(Tarefas a realizar)
1 - Retorne, sem nenhuma alteração, a parte do texto sobre os prédios históricos abandonados de Manaus que vai de "Em Manaus não" até "para essas edificações.".
2 - Prossiga com o texto sobre os prédios históricos abandonados de Manaus a partir do ponto em que ele termina.

----- Trecho selecionado -----

Em Manaus não é diferente. Há quatro meses o pesquisador Ed Lincon Barros, especialista nas histórias das salas de cinema de Manaus, e Fábio Augusto de Carvalho Pedrosa, acadêmico de história e pesquisador de fatos históricos amazonenses (que podem ser lidos em seu blog ‘História Inteligente’), percorreram as ruas do centro antigo de Manaus, do São Raimundo e do Educandos listando os prédios públicos e particulares seculares que estão abandonados, alguns, em vias de desabamento, num trabalho que deveria ser feito pelo Estado, pela prefeitura e pelo Instituto do Patrimônio Histórico e Artístico Nacional (Ipham), instituições que possuem poder para proporcionar algum destino digno para essas edificações.

“Listamos 94 prédios históricos (com ao menos mais de cem anos de existência) abandonados, com problemas na estrutura e risco de desabamento”, falou Fábio Augusto.

Foto: Evaldo Ferreira/JC
“Foram 92 prédios no centro antigo, um no São Raimundo e um no Educandos”, completou. “O mais antigo é o da Santa Casa de Misericórdia, cuja construção começou em 1873 e se estendeu por mais de 20 anos. Desativado como hospital há uns 15 anos, pelos padrões modernos, o prédio já não serve mais para ser uma casa de saúde. Não pegou fogo, como o Museu Nacional, mas está totalmente destelhado, como aquele”, lamentou Fábio.

Mau exemplo para alunos

“Outra imagem triste para Manaus é a do Complexo Booth Line, e pior ainda porque fica junto ao porto, o roadway, por onde circulam milhares de turistas. Construído no final do século 19, o complexo reunia os escritórios de ricas empresas da época áurea do comércio da borracha, como a B. A. Antunes & Cia. Comissões, Consignações, Importadores e Exportadores; a Booth Steamship Company, a sede da Manaós Tramways and Light Company; a Scholz & Cia.; e o bar e restaurante Bolsa Universal (este, já desabou por completo)”, lamentou.

----- Registros fornecidos -----

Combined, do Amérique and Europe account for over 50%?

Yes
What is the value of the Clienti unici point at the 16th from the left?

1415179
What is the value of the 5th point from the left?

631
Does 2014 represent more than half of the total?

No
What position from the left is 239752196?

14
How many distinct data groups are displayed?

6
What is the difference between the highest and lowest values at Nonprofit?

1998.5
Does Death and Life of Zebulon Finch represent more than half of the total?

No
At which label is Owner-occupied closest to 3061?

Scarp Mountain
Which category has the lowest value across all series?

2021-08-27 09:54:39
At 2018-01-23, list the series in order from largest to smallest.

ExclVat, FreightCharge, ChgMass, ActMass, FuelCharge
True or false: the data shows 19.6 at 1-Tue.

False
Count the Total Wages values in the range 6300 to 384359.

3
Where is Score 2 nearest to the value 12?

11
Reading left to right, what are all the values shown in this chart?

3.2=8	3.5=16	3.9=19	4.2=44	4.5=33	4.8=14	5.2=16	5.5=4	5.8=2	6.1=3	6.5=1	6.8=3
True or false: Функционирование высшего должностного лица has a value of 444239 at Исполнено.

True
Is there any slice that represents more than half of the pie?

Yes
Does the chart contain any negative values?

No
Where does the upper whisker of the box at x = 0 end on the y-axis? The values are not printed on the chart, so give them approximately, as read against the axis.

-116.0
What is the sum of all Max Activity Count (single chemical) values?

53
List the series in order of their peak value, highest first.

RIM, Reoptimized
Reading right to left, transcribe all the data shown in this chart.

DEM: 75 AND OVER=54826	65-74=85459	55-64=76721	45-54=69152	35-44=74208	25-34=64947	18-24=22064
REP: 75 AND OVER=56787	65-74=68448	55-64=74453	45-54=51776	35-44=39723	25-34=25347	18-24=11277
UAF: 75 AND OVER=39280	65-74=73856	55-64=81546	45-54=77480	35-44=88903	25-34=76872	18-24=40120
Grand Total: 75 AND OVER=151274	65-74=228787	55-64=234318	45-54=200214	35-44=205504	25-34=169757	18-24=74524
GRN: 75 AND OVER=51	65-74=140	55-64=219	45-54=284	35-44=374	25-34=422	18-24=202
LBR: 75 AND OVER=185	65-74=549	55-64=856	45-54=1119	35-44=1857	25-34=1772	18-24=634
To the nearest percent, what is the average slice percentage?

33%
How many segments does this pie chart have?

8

-----

(Respostas por tarefa)
1 -
Em Manaus não é diferente. Há quatro meses o pesquisador Ed Lincon Barros, especialista nas histórias das salas de cinema de Manaus, e Fábio Augusto de Carvalho Pedrosa, acadêmico de história e pesquisador de fatos históricos amazonenses (que podem ser lidos em seu blog ‘História Inteligente’), percorreram as ruas do centro antigo de Manaus, do São Raimundo e do Educandos listando os prédios públicos e particulares seculares que estão abandonados, alguns, em vias de desabamento, num trabalho que deveria ser feito pelo Estado, pela prefeitura e pelo Instituto do Patrimônio Histórico e Artístico Nacional (Ipham), instituições que possuem poder para proporcionar algum destino digno para essas edificações.

2 -
“Ainda na região do porto, temos o prédio onde funcionou o Museu do Porto, construído em 1903, originalmente para ser a Casa de Máquinas. Como museu, está fechado desde 1997 e, ao que se sabe, com todo o acervo dentro. Sem manutenção, imagine como não deve estar esse acervo”, reclamou. “Também o prédio da Alfândega, inaugurado em 1906, está fechado há alguns anos e, acredito, com muita coisa antiga em seu interior. Lembro que nas suas belas escadarias tinham duas estátuas, acho que de bronze, ornando as laterais”, disse.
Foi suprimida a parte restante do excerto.